Casey Schmitt hits walk-off double in the 10th as Giants beat Reds 6-5, but lose Jung Hoo Lee

- By Eric He

SAN FRANCISCO (AP) — Casey Schmitt hit a walk-off double in the 10th inning and the San Francisco Giants beat the Cincinnati Reds 6-5 on Sunday, but lost Jung Hoo Lee to a left shoulder injury.

After the Reds failed to score in the top of the 10th off Giants reliever Luke Jackson (1-1), Schmitt's first hit of the season was a two-out ground-rule double to left-center field off Emilio Pagan (2-3), scoring automatic runner Luis Matos. He had been 0 for 11 after being recalled on Friday from Triple-A Sacramento.

“Just see something I can hit, and let it rip,” said Schmitt, whose mom was in the stands on Mother's Day. “Not trying to do too much.”

The Giants' concern now turns to Lee, who strained his left shoulder in the first inning while leaping for a double by Jeimer Candelario that cleared the bases and gave the Reds an early 3-0 lead. Lee’s arm hit the wall as he jumped for the ball that hit the top of the right-center field wall, and he grabbed at it in immediate discomfort.

Lee, who signed a sixyear, $113 million deal with the Giants in the offseason, walked off the field with a trainer holding his left wrist after sitting in the outfield dirt for a couple of minutes.

“Not great,” Manager Bob Melvin said when asked how Lee was doing after the game.

Melvin described Lee's shoulder as “separated," though a Giants spokespers­on later clarified the injury as a “dislocated" shoulder. Lee will get an MRI on Monday.

“When he hit the wall and went down and didn’t get up, I didn’t have a great feeling about it,” Melvin said.

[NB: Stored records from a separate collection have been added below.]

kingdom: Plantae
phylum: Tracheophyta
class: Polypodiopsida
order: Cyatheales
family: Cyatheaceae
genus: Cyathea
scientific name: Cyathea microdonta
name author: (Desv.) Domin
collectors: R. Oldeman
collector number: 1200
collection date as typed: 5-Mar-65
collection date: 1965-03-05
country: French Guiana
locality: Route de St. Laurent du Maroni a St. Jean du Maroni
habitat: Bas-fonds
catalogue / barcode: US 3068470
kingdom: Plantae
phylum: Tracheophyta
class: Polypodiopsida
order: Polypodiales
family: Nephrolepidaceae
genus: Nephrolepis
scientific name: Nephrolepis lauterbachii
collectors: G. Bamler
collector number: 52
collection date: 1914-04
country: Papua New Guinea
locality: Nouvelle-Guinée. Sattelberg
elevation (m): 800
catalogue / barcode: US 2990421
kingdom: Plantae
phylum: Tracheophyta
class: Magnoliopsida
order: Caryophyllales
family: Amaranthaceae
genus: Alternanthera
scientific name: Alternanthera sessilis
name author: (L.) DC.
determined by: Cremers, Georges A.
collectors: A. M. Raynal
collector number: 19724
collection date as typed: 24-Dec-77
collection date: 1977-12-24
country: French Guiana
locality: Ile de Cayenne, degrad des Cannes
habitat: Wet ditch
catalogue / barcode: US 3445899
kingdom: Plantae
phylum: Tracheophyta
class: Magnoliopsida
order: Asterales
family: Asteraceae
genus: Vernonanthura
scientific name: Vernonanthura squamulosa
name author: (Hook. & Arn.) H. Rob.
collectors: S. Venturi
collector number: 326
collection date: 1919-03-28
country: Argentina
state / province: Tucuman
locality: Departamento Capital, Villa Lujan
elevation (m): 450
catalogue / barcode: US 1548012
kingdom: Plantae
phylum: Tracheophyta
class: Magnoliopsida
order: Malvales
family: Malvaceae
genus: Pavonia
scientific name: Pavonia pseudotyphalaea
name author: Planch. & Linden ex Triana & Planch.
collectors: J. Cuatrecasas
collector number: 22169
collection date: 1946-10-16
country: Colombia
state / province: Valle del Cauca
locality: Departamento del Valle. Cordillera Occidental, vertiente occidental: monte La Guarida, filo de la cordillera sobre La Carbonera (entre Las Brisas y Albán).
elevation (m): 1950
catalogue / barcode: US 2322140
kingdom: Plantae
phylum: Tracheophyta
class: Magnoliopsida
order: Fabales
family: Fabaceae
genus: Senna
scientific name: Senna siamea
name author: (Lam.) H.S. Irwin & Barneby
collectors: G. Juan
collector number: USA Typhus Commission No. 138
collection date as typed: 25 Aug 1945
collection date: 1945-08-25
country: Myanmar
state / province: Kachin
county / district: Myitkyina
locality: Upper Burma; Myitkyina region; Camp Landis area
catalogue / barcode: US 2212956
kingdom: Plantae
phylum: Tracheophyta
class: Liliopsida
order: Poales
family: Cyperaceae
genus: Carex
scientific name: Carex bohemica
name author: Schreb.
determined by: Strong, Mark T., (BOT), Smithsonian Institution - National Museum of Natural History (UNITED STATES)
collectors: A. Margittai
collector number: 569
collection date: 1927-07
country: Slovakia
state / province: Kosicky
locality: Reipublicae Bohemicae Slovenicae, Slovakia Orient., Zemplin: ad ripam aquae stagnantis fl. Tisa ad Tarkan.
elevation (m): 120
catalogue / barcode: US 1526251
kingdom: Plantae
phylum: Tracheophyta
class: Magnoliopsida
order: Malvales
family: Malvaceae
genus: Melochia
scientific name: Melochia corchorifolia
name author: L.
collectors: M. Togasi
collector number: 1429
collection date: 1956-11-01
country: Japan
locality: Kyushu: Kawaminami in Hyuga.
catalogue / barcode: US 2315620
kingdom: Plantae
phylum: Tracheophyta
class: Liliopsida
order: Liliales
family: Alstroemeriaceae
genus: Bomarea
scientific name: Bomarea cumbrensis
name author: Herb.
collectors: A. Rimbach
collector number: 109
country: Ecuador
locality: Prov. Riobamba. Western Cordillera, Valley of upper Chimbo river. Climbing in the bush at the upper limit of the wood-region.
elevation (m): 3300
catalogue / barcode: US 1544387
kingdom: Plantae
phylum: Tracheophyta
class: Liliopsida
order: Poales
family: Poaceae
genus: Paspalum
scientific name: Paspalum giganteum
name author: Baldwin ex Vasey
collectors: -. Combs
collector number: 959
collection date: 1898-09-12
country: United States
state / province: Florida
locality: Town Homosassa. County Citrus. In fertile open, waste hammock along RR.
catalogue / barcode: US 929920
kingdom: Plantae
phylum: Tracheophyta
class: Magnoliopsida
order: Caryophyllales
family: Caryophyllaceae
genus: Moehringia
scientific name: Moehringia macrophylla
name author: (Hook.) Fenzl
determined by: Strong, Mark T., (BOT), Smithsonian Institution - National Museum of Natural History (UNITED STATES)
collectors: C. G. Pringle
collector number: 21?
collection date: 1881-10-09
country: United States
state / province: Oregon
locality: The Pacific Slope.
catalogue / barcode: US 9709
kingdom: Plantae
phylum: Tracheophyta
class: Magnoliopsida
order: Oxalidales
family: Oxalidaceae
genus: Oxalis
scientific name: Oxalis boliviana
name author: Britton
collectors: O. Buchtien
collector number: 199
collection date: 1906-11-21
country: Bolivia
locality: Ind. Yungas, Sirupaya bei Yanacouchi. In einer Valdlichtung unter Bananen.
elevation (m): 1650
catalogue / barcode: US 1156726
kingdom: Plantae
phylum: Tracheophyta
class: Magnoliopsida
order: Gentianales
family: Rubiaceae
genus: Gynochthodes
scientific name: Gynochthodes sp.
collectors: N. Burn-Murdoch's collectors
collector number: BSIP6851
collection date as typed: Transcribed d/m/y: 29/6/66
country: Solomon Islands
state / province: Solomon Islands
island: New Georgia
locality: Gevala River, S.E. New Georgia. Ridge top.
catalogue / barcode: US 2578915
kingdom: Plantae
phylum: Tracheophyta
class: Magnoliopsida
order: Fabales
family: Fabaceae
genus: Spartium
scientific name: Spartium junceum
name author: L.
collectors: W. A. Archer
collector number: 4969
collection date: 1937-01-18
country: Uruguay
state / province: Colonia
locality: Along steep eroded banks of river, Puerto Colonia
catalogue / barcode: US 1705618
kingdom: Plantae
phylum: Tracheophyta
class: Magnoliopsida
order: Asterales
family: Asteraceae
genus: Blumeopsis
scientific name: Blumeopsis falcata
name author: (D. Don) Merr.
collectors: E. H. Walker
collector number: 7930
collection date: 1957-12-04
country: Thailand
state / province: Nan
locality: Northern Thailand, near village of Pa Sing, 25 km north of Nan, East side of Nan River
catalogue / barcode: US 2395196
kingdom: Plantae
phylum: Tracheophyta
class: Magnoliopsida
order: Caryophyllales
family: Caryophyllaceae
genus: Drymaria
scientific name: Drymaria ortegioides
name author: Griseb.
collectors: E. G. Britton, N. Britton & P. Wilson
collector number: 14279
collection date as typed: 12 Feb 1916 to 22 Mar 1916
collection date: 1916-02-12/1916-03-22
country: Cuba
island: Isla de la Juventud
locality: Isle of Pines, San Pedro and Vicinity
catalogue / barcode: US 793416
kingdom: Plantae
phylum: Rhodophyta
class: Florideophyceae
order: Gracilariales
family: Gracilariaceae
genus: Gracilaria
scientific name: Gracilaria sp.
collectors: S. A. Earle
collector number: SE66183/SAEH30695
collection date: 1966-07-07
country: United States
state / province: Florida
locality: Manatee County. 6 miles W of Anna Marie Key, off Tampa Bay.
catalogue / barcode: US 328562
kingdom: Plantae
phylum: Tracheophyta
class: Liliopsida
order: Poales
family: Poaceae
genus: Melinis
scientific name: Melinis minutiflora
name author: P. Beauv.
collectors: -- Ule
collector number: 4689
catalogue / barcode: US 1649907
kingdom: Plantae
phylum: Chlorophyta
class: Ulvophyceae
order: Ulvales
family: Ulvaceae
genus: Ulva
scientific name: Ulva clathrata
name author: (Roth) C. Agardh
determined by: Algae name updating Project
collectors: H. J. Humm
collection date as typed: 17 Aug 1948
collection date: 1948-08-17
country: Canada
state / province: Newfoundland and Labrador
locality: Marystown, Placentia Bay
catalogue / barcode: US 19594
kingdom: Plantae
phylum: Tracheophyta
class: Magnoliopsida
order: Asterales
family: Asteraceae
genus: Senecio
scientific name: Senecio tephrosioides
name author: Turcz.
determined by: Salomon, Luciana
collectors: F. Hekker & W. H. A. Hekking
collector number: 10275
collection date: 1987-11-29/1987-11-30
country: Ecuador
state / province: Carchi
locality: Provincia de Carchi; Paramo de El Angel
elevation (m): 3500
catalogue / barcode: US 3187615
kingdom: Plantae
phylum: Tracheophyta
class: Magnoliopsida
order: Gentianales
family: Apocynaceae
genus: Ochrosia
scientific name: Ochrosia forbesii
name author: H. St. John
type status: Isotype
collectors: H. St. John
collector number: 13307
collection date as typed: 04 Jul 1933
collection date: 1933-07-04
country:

The Giants had six hits in the fifth to rally from the 3-0 deficit, including a two-run homer by LaMonte Wade Jr. to tie the game. Heliot Ramos gave the Giants the lead with an RBI single, and then scored on an infield hit by Blake Sabol when Elly De La Cruz’s throw skipped past first and down the rightfield line.

Mike Ford evened the score at 5-5 for Cincinnati with a solo homer in the eighth after the Reds trimmed the deficit to a run in the seventh.

The Giants took two out of three against the Reds, who have lost 10 of 11. Giants starter Kyle Harrison pitched four scoreless frames after Candelario’s first-inning double. San Francisco has won each of Harrison’s last six starts.

“Right now we're in a tough stretch," bench coach Freddie Benavides said. "We're not playing (how) we're capable of.”

The Giants were hit with a slew of bad injury news on Sunday, losing their seventh position player in the last nine days. After placing outfielder Michael Conforto (right hamstring strain) on the 10-day injured list before the game, the Giants scratched catcher Patrick Bailey — who had just come off the seven-day concussion IL on Saturday — with a viral illness minutes before first pitch and then saw Lee leave the game.

“That guy leaves it all out there, and I have so much respect for him,” Harrison said. “Hopefully, he’s alright. The guy's just a gamer. He’s going for that ball and he comes up with it most of the time too, which is awesome.”

The Giants were already without slugger Jorge Soler, shortstop Nick Ahmed, catcher Tom Murphy and outfielder Austin Slater with injuries.